Went through the Mastercard data engineer interview process earlier this year, targeting their data platform team. The role was in the O'Fallon, MO office (they have a big engineering hub there). Sharing because DE-specific info on Mastercard is sparse.
What the loop looked like: Phone screen (coding/SQL), then a full day of 4 rounds: SQL, pipeline design, coding, and behavioral.
SQL round: This was the heaviest round by far. Mastercard processes billions of transactions and their SQL questions reflect that. I got: A window function problem involving sessionization of transaction events by card. Basically: given a stream of transaction rows with timestamps, define a "session" as consecutive transactions within 30 minutes, and for each session compute the total spend. A query optimization problem. They gave me a poorly performing query (multiple nested subqueries) and asked me to rewrite it. I used CTEs, rewrote the join order, and suggested adding a composite index. They asked why that specific index would help.
They're using BigQuery and Redshift depending on the team. Worth knowing both flavors. Some syntax differs.
Pipeline design round: This is their system design equivalent for DE roles. I got: design an end-to-end pipeline that ingests raw transaction events, applies fraud scoring, and makes that data available for both real-time fraud decisions and offline analytics. So: dual-path architecture.

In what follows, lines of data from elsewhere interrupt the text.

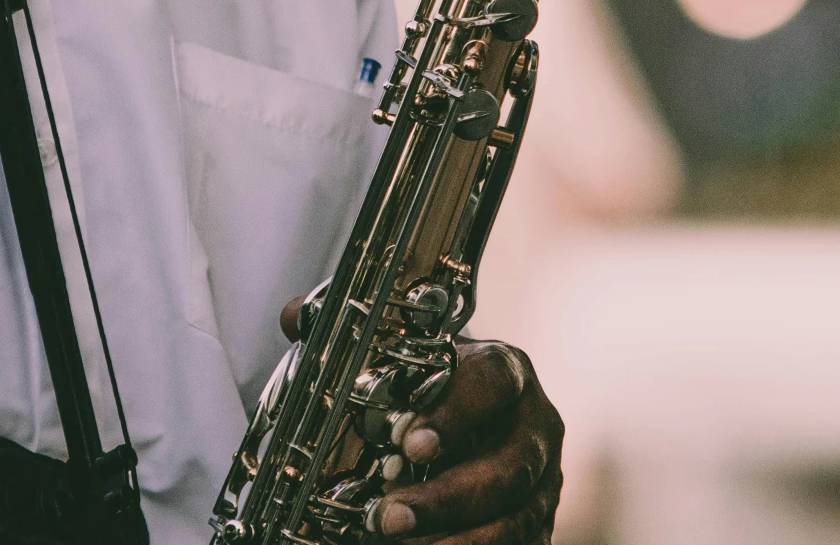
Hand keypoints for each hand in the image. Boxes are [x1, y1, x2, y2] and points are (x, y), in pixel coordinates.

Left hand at [275, 300, 562, 542]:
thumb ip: (354, 338)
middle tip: (388, 515)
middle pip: (507, 467)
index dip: (455, 413)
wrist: (474, 421)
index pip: (492, 383)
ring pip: (514, 517)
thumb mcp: (404, 357)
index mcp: (506, 370)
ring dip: (456, 539)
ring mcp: (544, 480)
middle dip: (446, 497)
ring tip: (396, 543)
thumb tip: (295, 318)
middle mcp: (536, 425)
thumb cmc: (433, 387)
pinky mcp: (540, 522)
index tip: (409, 443)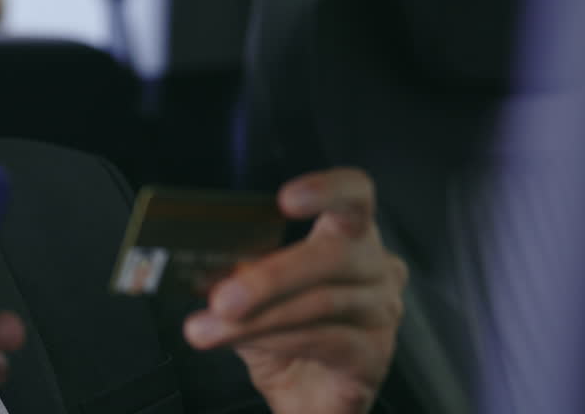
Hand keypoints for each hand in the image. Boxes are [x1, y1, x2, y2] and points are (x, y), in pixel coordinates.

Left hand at [182, 168, 407, 413]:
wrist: (304, 395)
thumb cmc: (281, 335)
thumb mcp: (251, 295)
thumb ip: (237, 271)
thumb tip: (201, 260)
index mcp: (347, 236)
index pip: (356, 195)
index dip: (327, 190)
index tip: (284, 200)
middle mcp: (376, 267)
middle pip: (335, 255)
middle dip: (272, 276)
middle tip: (222, 298)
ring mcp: (382, 311)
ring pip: (321, 302)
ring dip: (258, 318)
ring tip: (209, 330)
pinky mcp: (377, 355)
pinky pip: (327, 340)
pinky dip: (278, 341)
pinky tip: (247, 344)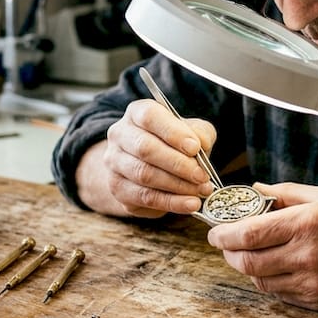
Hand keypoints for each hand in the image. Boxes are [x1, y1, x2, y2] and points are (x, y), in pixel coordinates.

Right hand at [83, 98, 216, 218]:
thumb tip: (201, 144)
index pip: (150, 117)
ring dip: (177, 185)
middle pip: (145, 148)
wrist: (151, 167)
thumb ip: (200, 133)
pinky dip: (171, 202)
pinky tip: (191, 204)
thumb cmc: (175, 144)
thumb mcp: (192, 132)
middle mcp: (120, 135)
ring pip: (144, 175)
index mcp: (137, 113)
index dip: (173, 133)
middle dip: (178, 164)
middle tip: (202, 176)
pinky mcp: (118, 188)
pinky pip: (145, 197)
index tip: (195, 148)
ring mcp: (115, 162)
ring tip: (201, 190)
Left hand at [205, 182, 317, 310]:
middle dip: (229, 253)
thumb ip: (287, 193)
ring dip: (248, 268)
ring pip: (260, 281)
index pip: (248, 234)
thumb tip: (255, 190)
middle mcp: (306, 255)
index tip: (214, 232)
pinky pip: (281, 294)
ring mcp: (312, 283)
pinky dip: (270, 281)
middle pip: (247, 262)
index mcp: (307, 223)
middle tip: (226, 244)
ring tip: (250, 253)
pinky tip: (275, 267)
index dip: (223, 235)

I sketched: Kafka as the event bus, a streaming path (Flink/Spark Streaming) feeding a low-latency feature store for real-time scoring, and a batch path (Spark on EMR or Dataproc) writing to a columnar data warehouse. They asked about schema evolution, late-arriving data, and how I'd handle exactly-once semantics in the streaming path.
Coding round: Python. One problem on data transformation (flatten a nested JSON transaction object into tabular form, handle missing keys gracefully). One problem on writing an efficient deduplication function given a stream of events with a unique transaction ID. Both were medium difficulty, nothing exotic.
One thing I didn't expect: They asked about data governance and PII handling. Transaction data includes cardholder info and Mastercard is PCI-DSS compliant. They asked how I'd ensure sensitive fields are handled correctly in a pipeline. Have an answer about masking, tokenization, and access controls.
Outcome: Got an offer. Negotiated base up slightly. Comp for a senior DE in O'Fallon tracks below NYC (cost of living difference is real) but the total package with bonus and RSUs was competitive for the market there.